1993-04-23 - Re: New Algorithm…

Header Data

From: mccoy@ccwf.cc.utexas.edu (Jim McCoy)
To: cypherpunks@toad.com
Message Hash: 986e16af34a1679829fd2afc25becd60fa5077fc408dbebf2824638feb2c8553
Message ID: <9304230459.AA18293@tigger.cc.utexas.edu>
Reply To: <19930422204625.1.MEYER@OGHMA.MCC.COM>
UTC Datetime: 1993-04-23 04:59:40 UTC
Raw Date: Thu, 22 Apr 93 21:59:40 PDT

Raw message

From: mccoy@ccwf.cc.utexas.edu (Jim McCoy)
Date: Thu, 22 Apr 93 21:59:40 PDT
To: cypherpunks@toad.com
Subject: Re: New Algorithm...
In-Reply-To: <19930422204625.1.MEYER@OGHMA.MCC.COM>
Message-ID: <9304230459.AA18293@tigger.cc.utexas.edu>
MIME-Version: 1.0
Content-Type: text


> Date: Thu, 22 Apr 1993 15:46-0500
> From: Peter Meyer <meyer@mcc.com>
> 
>     Date: Thu, 22 Apr 1993 15:07 CDT
>     From: "Perry E. Metzger" <pmetzger@lehman.com>
> 
>     "Haywood J. Blowme" says:
>     [Lots about some J. Random Companies encryption chip]
> 
>     All fine and well, but since we have IDEA already, why should we want
>     it?

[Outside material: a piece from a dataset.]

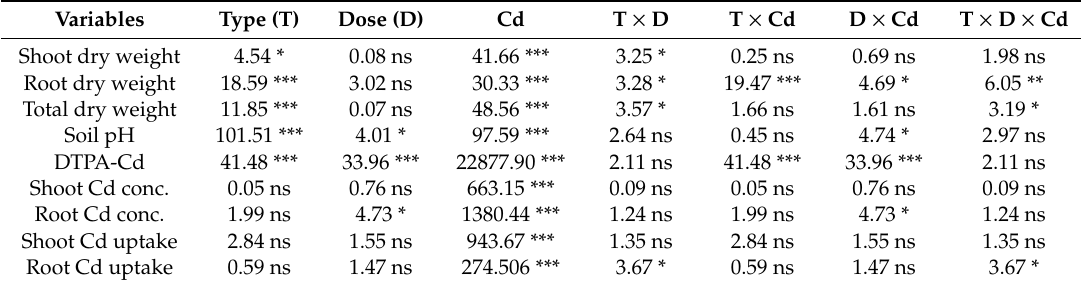
Table 3. E ff ects of MP type, MP dose, Cd, and their interactions on measured variables based on a three-way ANOVA analysis. Significance level ( F value): * p < 0.05, ** p < 0.01, *** p < 0.001; ns: nonsignificant e ff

For virtually all applicatons these days other than fully
>     encrypting network traffic, software is fine. DES implementations in
>     software can handle 1.5 Mbit/s on reasonable machines. [...]
> 
[...]
> 
> 
> There are lots of other things to be considered besides the algorithm
> itself when designing good encryption software, e.g. if someone
> accidentally yanks out the power cord to the computer during decryption
> do you kiss goodbye to the data?

Well, what if I need to the capability of doing 5-10 Mbyte/s?  I am still
haisng out a few design details of a "secure" BSD using encryption of the
filesystem before I hit the code and right now this particular issue is one
that I have still not worked out.  I need it in hardware.  Software is just
not fast enough and I a not sure how much work it will require to get a DES
card to do E(K1,D(K2,E(K1,x))) if I want to use 128 bit keys.

Does anyone know if there is a hardware implementation of IDEA or another
algorithm of suitable cryptographic strength available in a card or chip?